Health Canada said that recall is a precautionary measure and that patients taking the affected drugs should contact their healthcare provider to discuss options, including replacement of another valsartan product that has not been affected by recall, or physicians with a different type prescribe medicine.
& # 39; Do not stop with medication & # 39;
A spokesman for the Canadian Pharmacists Association said that patients, although worried about recall, should not stop taking their medication.
"There is particular concern about blood pressure medication," said Phil Emberley, who is also a practicing pharmacist. "Do not stop taking your medication without first talking, because your blood pressure could rise and that could cause a whole series of problems … blood pressure can lead to a stroke or heart attack."
Emberley said it is important that patients contact their healthcare provider to determine if the medicine they are taking is actually recalled.

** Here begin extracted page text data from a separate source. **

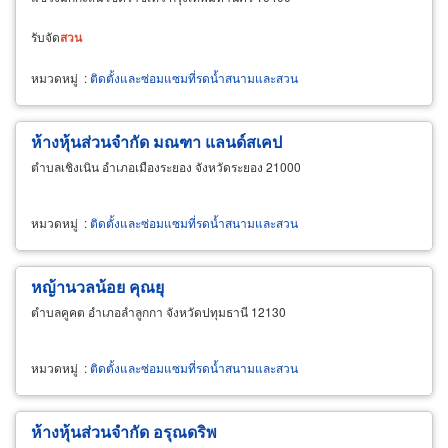
รับจัด
สวน
หมวดหมู่
:
ติดตั้งและซ่อมแซมที่รดน้ำสนามและสวน
ห้างหุ้นส่วนจำกัด มณฑา แลนด์สเคป
ตำบลเชิงเนิน อำเภอเมืองระยอง จังหวัดระยอง 21000
หมวดหมู่
:
ติดตั้งและซ่อมแซมที่รดน้ำสนามและสวน
หญ้านวลน้อย คุณยุ
ตำบลคูคต อำเภอลำลูกกา จังหวัดปทุมธานี 12130
หมวดหมู่
:
ติดตั้งและซ่อมแซมที่รดน้ำสนามและสวน
ห้างหุ้นส่วนจำกัด อรุณดริพ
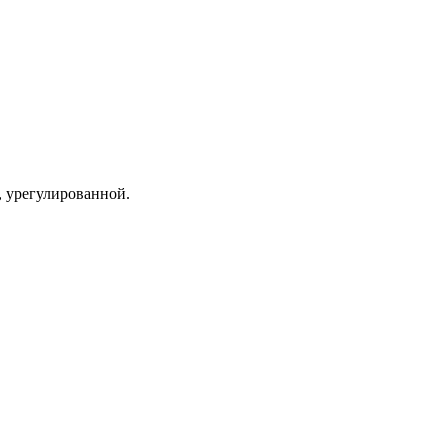
, урегулированной.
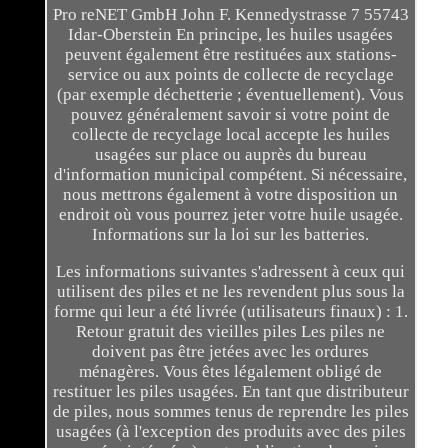
Pro reNET GmbH John F. Kennedystrasse 7 55743
Idar-Oberstein En principe, les huiles usagées
peuvent également être restituées aux stations-
service ou aux points de collecte de recyclage
(par exemple déchetterie ; éventuellement). Vous
pouvez généralement savoir si votre point de
collecte de recyclage local accepte les huiles
usagées sur place ou auprès du bureau
d'information municipal compétent. Si nécessaire,
nous mettrons également à votre disposition un
endroit où vous pourrez jeter votre huile usagée.
Informations sur la loi sur les batteries.
Les informations suivantes s'adressent à ceux qui
utilisent des piles et ne les revendent plus sous la
forme qui leur a été livrée (utilisateurs finaux) : 1.
Retour gratuit des vieilles piles Les piles ne
doivent pas être jetées avec les ordures
ménagères. Vous êtes légalement obligé de
restituer les piles usagées. En tant que distributeur
de piles, nous sommes tenus de reprendre les piles
usagées (à l'exception des produits avec des piles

"I think it's important that people are aware of this," said Emberley. "If the medicine happens to be recalled, there are other options: there are similar medicines in the same class that are going to do the same thing."
Health Canada said it judges "how many NDMA patients may have been exposed to and for how long" because the agency believes the impurity began when Zhejiang Huahai Pharmaceuticals changed its production processes in 2012.